Containment measures with limited cost do exist and must be considered seriously. They range from increasing remote work to the widespread use of facemasks during the winter season. Many Asian countries have shown that while eradication is an impossible chimaera, containment is not.

What I would like to see in 2022.

Testing.

Omicron clearly showed that we cannot possibly win the rat race between viral evolution and human countermeasures. The virus is simply too fast. What we have not realised yet, however, is that the black swan of this pandemic is not the virus itself, but the unprecedented level of human connectivity we are experiencing at this time and age. It is absolutely possible and even likely that humankind has met in the past viruses with similar or even greater transmissibility but never in the history of humanity have connections been so immediate and widespread. Connectivity between countries and continents is what makes this pandemic unique and therefore those are the aspects we must try to curb. In all likelihood, it will be impossible to completely halt the spread of future variants but we must at least try to contain them. We have all learned to remove our shoes and laptops at security just before boarding a plane: we consider that normal routine (and even expected), so why not adopt something similar for covid? A LAMP test at the airport should be an integral part of the ticket we buy and we should make testing before travel and before social events more effortless and accessible.

Tracing.

As for tracing, we have not even tried. We have foregone any attempt of tracing technology in the name of perceived privacy and that was, in my opinion, a huge mistake. When it comes to movements and meetings, we have already surrendered most of our rights to privacy to advertising agencies, phone companies, and credit card providers so the choice of not even attempting digital tracing of contagion strikes me as a particularly irrational one.

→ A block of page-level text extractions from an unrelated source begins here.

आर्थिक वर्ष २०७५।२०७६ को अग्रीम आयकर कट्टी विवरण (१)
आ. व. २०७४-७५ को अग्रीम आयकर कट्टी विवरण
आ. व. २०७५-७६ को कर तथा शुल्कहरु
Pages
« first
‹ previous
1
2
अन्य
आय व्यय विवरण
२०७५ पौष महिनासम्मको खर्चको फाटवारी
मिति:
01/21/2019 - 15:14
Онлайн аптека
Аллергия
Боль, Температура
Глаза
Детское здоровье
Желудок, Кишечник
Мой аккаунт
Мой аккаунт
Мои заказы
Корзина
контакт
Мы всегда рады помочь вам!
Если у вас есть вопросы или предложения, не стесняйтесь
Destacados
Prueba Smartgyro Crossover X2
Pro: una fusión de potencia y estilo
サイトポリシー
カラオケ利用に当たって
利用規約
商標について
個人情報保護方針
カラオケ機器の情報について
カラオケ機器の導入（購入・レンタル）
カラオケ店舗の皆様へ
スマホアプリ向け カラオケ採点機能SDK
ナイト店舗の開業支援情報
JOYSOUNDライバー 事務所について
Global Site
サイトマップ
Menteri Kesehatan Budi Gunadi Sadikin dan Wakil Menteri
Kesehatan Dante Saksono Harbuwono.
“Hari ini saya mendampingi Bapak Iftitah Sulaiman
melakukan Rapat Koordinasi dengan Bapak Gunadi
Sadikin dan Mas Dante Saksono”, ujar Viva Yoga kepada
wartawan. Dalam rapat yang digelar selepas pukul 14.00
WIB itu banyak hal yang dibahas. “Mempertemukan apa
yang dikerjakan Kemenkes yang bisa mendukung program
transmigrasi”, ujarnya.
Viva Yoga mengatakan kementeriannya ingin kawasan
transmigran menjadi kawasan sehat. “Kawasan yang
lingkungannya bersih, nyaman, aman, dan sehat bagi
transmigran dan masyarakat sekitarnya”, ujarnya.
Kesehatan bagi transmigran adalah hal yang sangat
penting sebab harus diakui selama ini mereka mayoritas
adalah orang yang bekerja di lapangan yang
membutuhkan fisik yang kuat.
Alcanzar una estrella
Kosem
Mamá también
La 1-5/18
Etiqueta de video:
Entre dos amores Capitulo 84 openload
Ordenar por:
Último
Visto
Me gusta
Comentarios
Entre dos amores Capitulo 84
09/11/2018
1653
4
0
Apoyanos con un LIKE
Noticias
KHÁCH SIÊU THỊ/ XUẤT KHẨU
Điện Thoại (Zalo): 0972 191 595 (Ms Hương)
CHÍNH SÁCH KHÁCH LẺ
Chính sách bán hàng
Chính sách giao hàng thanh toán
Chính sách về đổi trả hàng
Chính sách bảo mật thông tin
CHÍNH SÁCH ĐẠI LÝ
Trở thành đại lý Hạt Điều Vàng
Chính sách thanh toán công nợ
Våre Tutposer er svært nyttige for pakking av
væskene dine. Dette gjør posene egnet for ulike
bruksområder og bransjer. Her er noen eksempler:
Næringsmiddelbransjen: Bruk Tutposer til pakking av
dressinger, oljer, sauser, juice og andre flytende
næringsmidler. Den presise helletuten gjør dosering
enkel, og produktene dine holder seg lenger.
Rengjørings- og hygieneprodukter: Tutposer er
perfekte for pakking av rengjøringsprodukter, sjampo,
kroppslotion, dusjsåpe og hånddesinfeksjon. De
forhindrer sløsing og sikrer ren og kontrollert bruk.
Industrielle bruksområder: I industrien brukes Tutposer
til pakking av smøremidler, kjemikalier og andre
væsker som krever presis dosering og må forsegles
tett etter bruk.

A more genuine communication.

This is probably the least likely of my wishes but I would really love to see a more sincere scientific communication. I would like to see patronising and optimistic claims give way to sincere and realistic statements, about the virus, the vaccines, the political strategies and containment plans. Everything really has to start from here.

7 Comments

  1. Robo Robo

    Grazie professor Gilestro per i spunti e le spiegazioni.. Le scrivo in Italiano perché mi sarebbe impossibile farlo, in maniera adeguata, in Inglese.
    Ho letto con attenzione la sua disamina ma mi resta un dubbio di comprensione: lei dice che la pressione selettiva su Omicron ha comportato un aumento della fitness relativo all’evasione immunitaria mentre per Alpha e Delta sull’’infettività. Sono state le tempistiche della vaccinazione e delle chiusure a determinare questo aspetto? Alpha ha trovato una popolazione non vaccinata, Delta solo in piccola parte e Omicron già molto vaccinata con il virus in giro già da 2 anni.
    Sono molto combattuto riguardo l’obbligo vaccinale per la popolazione generale. Lo ritengo una sconfitta, non della democrazia, figuriamoci, ma della autorevolezza delle autorità sanitarie e della politica eppure molti contestano il metodo “nudge” giudicandolo subdolo. Lei che ne pensa?
    Grazie e buone feste

  2. anonymous anonymous

    Excellent, thanks!

  3. Thanks for the interesting article. Therefore, since different viruses follow clearly different evolutionary patterns. Is it possible to believe that SARS-CoV-2 follows random mixing and therefore omicron originated by cross-species transfer? from an alpha or beta strain?

  4. Andrea Andrea

    Thank you so much for this and all your contributions to a sincere, rational, fact-based and therefore democratic scientific communication. I couldn’t agree more with your wishes for 2022!
    Happy new year!

  5. Giulio marcon Giulio marcon

    Grazie. Da ignorante in materia trovo questa pubblicazione molto chiara. Spero ne venga data la giusta visibilità e diffusione.

  6. Silvio Silvio

    Buongiorno, potrebbe includere le referenze? Grazie.

  7. Galioto Silvestre Galioto Silvestre

    Complimenti per l’articolo scritto in modo chiaro, trasparente,meditato e ben documentato. Una visione complessiva del problema pandemico virale e delle conseguenze sociali in una reale prospettiva . Molto colpito , è l’informazione che vorrei avere in molti campi.